Methane-Eating Bacteria Discovered Under The Antarctic Shelf

Shackleton Mountain in the west of the Antarctic Peninsula on a cloudy summer day. Pretty but unrelated to this study. Dmytro Pylypenko/Shutterstock

Deep beneath the ice of the South Pole exists a lifeform that could help us manage greenhouse gas emissions. The bacteria that live there survive by digesting methane, acting as a phenomenal biofilter between the frozen environment and the rest of the planet.

In 2013, an international and interdisciplinary team of scientists drilled 800 meters (2,600 feet) into the West Antarctic Ice Sheet, where they reached Lake Whillans. The researchers collected samples of water and sediments that had been isolated from the atmosphere for many thousands of years. Their results are published in Nature Geoscience.

"Not only is this important for the global climate, but methane oxidation could be a widespread means of life for microbes in the deep, permanently cold biosphere beneath the West Antarctic Ice Sheet," lead author Alexander Michaud, from Montana State University, said in a statement.

The team looked at the genome of the bacteria and at the concentration of methane in the sample. They believe there is a large reservoir of methane under the West Antarctic Ice Sheet and, if their findings are correct, the bacteria may be helping to prevent the gas from releasing into the atmosphere.

While there’s less methane than carbon dioxide, it’s actually a much more potent greenhouse gas. Over a period of 20 years, it has warmed the planet 86 times as much as CO2. This means that if there are indeed methane deposits, it’s better to keep them from getting into the atmosphere.

Through methane oxidation, these bacteria living in Lake Whillans may be able to consume more than 99 percent of the methane, representing a significant carbon sink.

The presence of this complex environment also raises the intriguing possibility of life on the icy moons of Saturn and Jupiter, although this is still early on all fronts. We have no concrete evidence of life outside Earth and we have barely started to study what lies beneath the Antarctic ice.

"It took more than a decade of scientific and logistical planning to collect the first clean samples from an Antarctic subglacial environment, but the results have transformed the way we view the Antarctic continent," added co-author John Priscu of Montana State University.

Understanding potential sources of methane and where methane can “sink” might help us refine our climate models and maybe even find ways to improve the capture of greenhouse gases.

◇ ◇ ◇ ◇

◆ Problems to solve ◆
1/ From the text on methane-eating bacteria, transcribe the part that opens with the words containing "While there’s less" and closes with "the Antarctic ice.".
2/ According to the text on methane-eating bacteria, how far did the team drill into the West Antarctic Ice Sheet to reach Lake Whillans?

◇ ◇ ◇ ◇

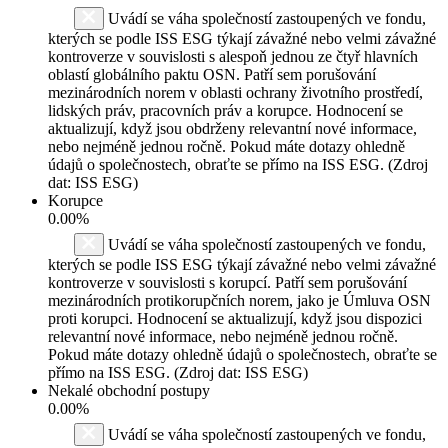
Uvádí se váha společností zastoupených ve fondu,
kterých se podle ISS ESG týkají závažné nebo velmi závažné
kontroverze v souvislosti s alespoň jednou ze čtyř hlavních
oblastí globálního paktu OSN. Patří sem porušování
mezinárodních norem v oblasti ochrany životního prostředí,
lidských práv, pracovních práv a korupce. Hodnocení se
aktualizují, když jsou obdrženy relevantní nové informace,
nebo nejméně jednou ročně. Pokud máte dotazy ohledně
údajů o společnostech, obraťte se přímo na ISS ESG. (Zdroj
dat: ISS ESG)
Korupce
0.00%
Uvádí se váha společností zastoupených ve fondu,
kterých se podle ISS ESG týkají závažné nebo velmi závažné
kontroverze v souvislosti s korupcí. Patří sem porušování
mezinárodních protikorupčních norem, jako je Úmluva OSN
proti korupci. Hodnocení se aktualizují, když jsou dispozici
relevantní nové informace, nebo nejméně jednou ročně.
Pokud máte dotazy ohledně údajů o společnostech, obraťte se
přímo na ISS ESG. (Zdroj dat: ISS ESG)
Nekalé obchodní postupy
0.00%
Uvádí se váha společností zastoupených ve fondu,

◇ ◇ ◇ ◇

◆ Expected results ◆
1/
While there’s less methane than carbon dioxide, it’s actually a much more potent greenhouse gas. Over a period of 20 years, it has warmed the planet 86 times as much as CO2. This means that if there are indeed methane deposits, it’s better to keep them from getting into the atmosphere.

Through methane oxidation, these bacteria living in Lake Whillans may be able to consume more than 99 percent of the methane, representing a significant carbon sink.

The presence of this complex environment also raises the intriguing possibility of life on the icy moons of Saturn and Jupiter, although this is still early on all fronts. We have no concrete evidence of life outside Earth and we have barely started to study what lies beneath the Antarctic ice.

2/ 800 meters (2,600 feet)